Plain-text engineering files
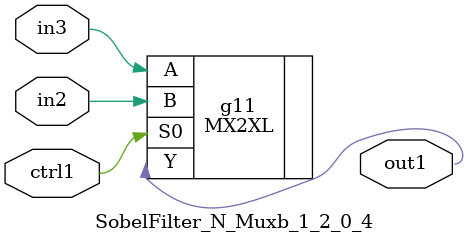
<source format=v>
`timescale 1ps / 1ps


module SobelFilter_N_Muxb_1_2_0_4(in3, in2, ctrl1, out1);
  input in3, in2, ctrl1;
  output out1;
  wire in3, in2, ctrl1;
  wire out1;
  MX2XL g11(.A (in3), .B (in2), .S0 (ctrl1), .Y (out1));
endmodule


</source>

• [WORK INSTRUCTIONS]: Once you reach the line that holds "input in3, in2, ctrl1;", print it and every line after it through the end of the records, word for word.

• [TASK RESULT]:
  input in3, in2, ctrl1;
  output out1;
  wire in3, in2, ctrl1;
  wire out1;
  MX2XL g11(.A (in3), .B (in2), .S0 (ctrl1), .Y (out1));
endmodule


</source>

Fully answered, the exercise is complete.